I, along with many readers, have been frustrated with the challenges caused by the title changes of my books. Some readers have accidentally purchased a second copy of the same book under a different title, and are understandably annoyed. Unfortunately, I have no control over the name changes, which are determined by my publisher, so the only thing I can do is to keep repeating the information about the title changes in hopes that more people will know about it. In that spirit, here’s the current summary:

The Man Who Loved Pride & Prejudice = Pemberley by the Sea
To Conquer Mr. Darcy (August 2010) = Impulse & Initiative
Mr. Fitzwilliam Darcy: The Last Man in the World = The Last Man in the World
What Would Mr. Darcy Do? (spring 2011) = From Lambton to Longbourn

For the sake of completeness, there is also the unpublished POD book The Rule of Reason = Alternative version of Impulse & Initiative which is only available at lulu.com. Without Reserve and By Force of Instinct will eventually be released with new titles, but I don’t yet know what they are.
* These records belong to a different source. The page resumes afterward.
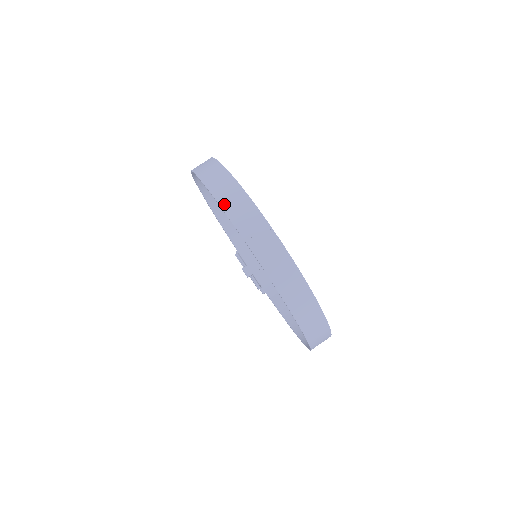
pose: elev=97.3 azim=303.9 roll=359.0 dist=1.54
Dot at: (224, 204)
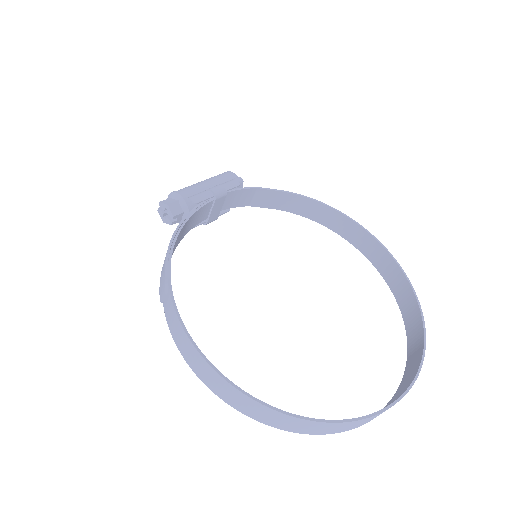
Dot at: occluded
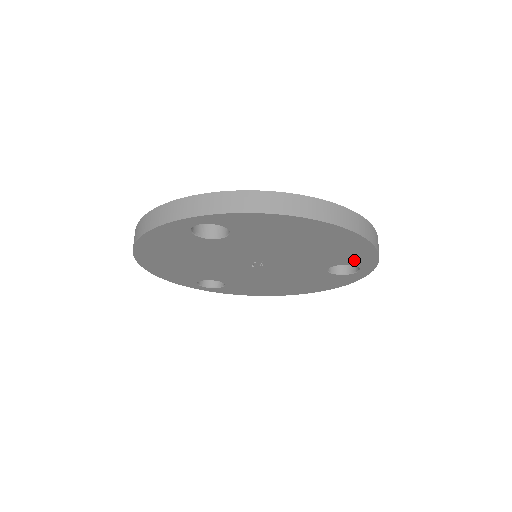
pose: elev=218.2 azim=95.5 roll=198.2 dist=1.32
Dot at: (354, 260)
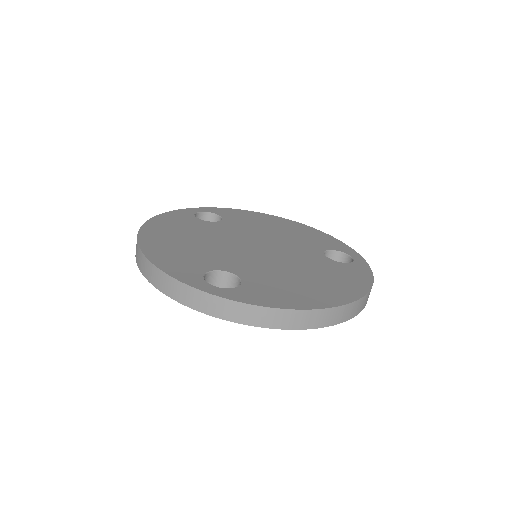
Dot at: occluded
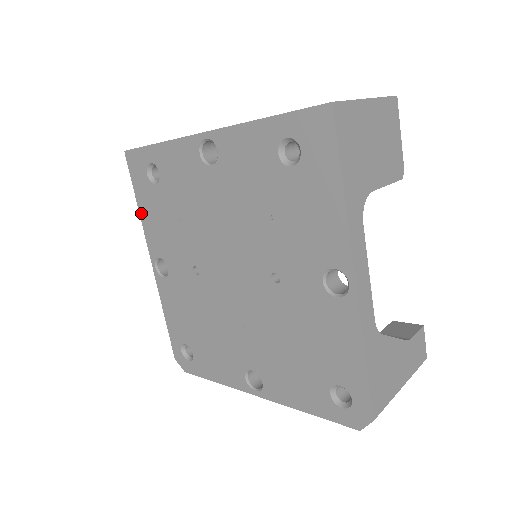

There’s a Facebook group Pride & Prejudice Fanfiction Fans which has a running discussion thread about the title changes for lot of different writers. It’s worth checking before you buy. I also announce title changes at the Pemberley Variations Facebook fan page and on my own Facebook page, and I happily accept friend requests from readers!

Again, I’m sorry for the confusion about titles. I just wish I had some way to let everyone know!

Monday, May 17th, 2010
And the winner is….

I’m so hopeless! When I read all your wonderful comments, it made me want to give you all copies of my book, so I decided to pull three names out of the hat instead of two. Congratulations, Susan, Evangeline, and Alice for winning autographed copies of The Man Who Loved Pride & Prejudice. For the rest of you lovely commenters, I have a consolation prize of an unpublished Pemberley Variation short story that I’ll be happy to e-mail to you. I even have a consolation prize for peope who didn’t comment – tomorrow I’m going to post the newly revised and lengthened first chapter of the book formerly known as From Lambton to Longbourn, and I’d tell you what title it’s going to be published under in Spring 2011 except they’ve already changed it three times and I can’t keep up.

I’ll try to get the short stories out tomorrow as well. Susan, Evangeline, and Alice, please email me your addresses and I’ll mail out your copies! There’ll be another giveaway in a couple of months for To Conquer Mr. Darcy. Thanks for taking part!

Tuesday, May 11th, 2010
Win a free copy of The Man Who Loved Pride & Prejudice!

The Man Who Loved Pride & Prejudice (the mass market release of Pemberley by the Sea under a new title*) has reached the bookstores! It’s a modern tale based on Pride & Prejudice set in the seaside village of Woods Hole, with a marine biologist as the heroine. It’s been garnering good reviews, including one at Austenesque Reviews. I’m celebrating by raffling off two autographed copies to lucky readers. If you’d like to be entered in the drawing, leave a comment on this post. If you post a link to the contest on your own blog, Facebook, or Twitter, that gives you an additional entry. I’ll draw the names on May 17.

Meantime, I’m going through the galleys for To Conquer Mr. Darcy (formerly Impulse & Initiative), and I’ve set a goal for finishing revisions to the newest Pemberley Variation by the end of May. Stay tuned for excerpts!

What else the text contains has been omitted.